Work required:
Show each line of the records in which the word "source" occurs.

[Machine-readable electronics designs]
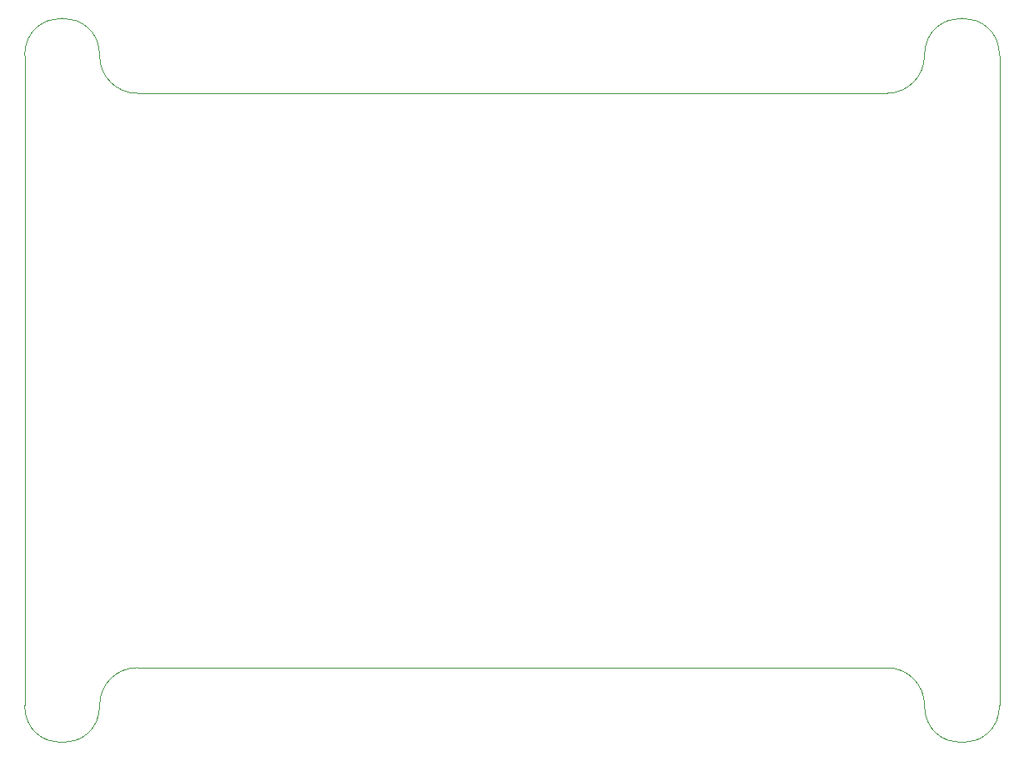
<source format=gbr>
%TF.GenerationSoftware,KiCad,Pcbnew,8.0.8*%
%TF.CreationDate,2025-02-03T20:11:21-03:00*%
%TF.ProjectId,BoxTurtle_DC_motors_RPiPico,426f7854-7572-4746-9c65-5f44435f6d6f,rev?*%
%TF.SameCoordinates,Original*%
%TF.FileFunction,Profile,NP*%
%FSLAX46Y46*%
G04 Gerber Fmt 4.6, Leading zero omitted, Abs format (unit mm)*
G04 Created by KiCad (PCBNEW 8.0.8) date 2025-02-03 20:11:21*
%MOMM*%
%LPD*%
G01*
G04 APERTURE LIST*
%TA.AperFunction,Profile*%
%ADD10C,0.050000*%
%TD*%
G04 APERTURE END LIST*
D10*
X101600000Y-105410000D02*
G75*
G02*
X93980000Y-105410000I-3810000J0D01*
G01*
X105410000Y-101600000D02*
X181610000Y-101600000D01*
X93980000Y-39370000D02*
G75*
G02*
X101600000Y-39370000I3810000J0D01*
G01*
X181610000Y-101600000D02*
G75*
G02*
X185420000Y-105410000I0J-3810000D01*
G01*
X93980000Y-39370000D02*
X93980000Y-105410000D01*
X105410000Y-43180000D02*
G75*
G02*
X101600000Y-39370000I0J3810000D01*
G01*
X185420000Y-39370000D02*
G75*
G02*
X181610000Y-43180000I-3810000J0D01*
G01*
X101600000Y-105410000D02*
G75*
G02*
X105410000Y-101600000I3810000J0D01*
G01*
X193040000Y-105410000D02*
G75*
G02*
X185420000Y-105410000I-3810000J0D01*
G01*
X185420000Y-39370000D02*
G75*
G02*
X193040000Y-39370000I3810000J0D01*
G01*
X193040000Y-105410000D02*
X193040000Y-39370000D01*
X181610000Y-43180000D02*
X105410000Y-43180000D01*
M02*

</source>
--
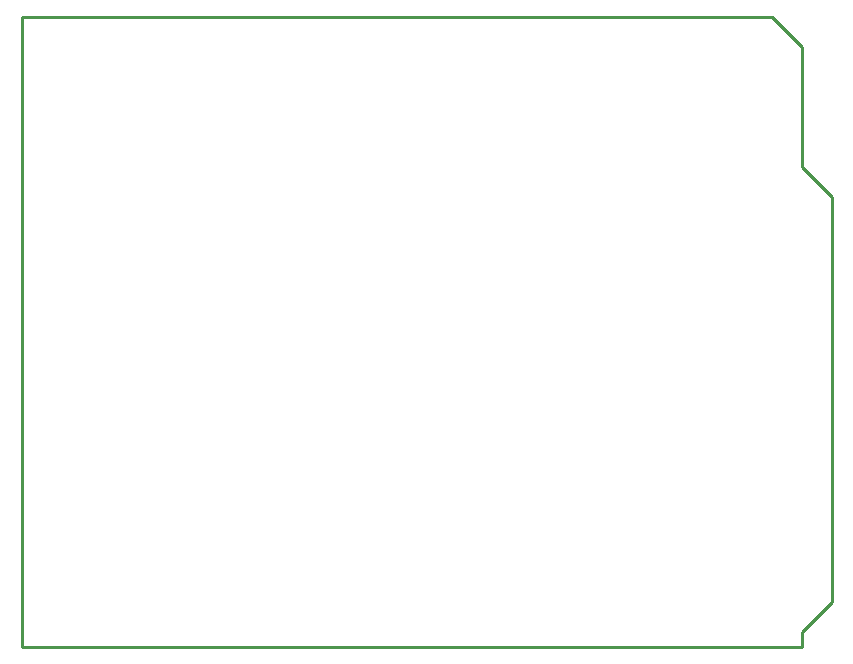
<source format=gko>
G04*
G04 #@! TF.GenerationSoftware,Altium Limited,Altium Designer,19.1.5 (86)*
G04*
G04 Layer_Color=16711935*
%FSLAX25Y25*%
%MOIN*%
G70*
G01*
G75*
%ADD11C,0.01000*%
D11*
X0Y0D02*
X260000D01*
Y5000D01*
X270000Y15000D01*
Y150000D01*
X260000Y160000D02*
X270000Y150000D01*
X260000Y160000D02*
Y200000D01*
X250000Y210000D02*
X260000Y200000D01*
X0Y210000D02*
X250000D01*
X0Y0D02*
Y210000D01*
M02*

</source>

Result below:
<source format=gbr>
</source>
<source format=gko>
</source>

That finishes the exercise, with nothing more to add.